What to work on: Leave out every line before the one containing "Artifact Evaluation", and set down that line and the rest through the end of the listing exactly.

══ Task data ══

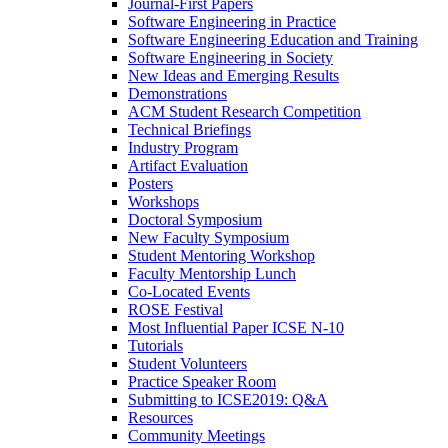
Journal-First Papers
Software Engineering in Practice
Software Engineering Education and Training
Software Engineering in Society
New Ideas and Emerging Results
Demonstrations
ACM Student Research Competition
Technical Briefings
Industry Program
Artifact Evaluation
Posters
Workshops
Doctoral Symposium
New Faculty Symposium
Student Mentoring Workshop
Faculty Mentorship Lunch
Co-Located Events
ROSE Festival
Most Influential Paper ICSE N-10
Tutorials
Student Volunteers
Practice Speaker Room
Submitting to ICSE2019: Q&A
Resources
Community Meetings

═══

Result of this task:
Artifact Evaluation
Posters
Workshops
Doctoral Symposium
New Faculty Symposium
Student Mentoring Workshop
Faculty Mentorship Lunch
Co-Located Events
ROSE Festival
Most Influential Paper ICSE N-10
Tutorials
Student Volunteers
Practice Speaker Room
Submitting to ICSE2019: Q&A
Resources
Community Meetings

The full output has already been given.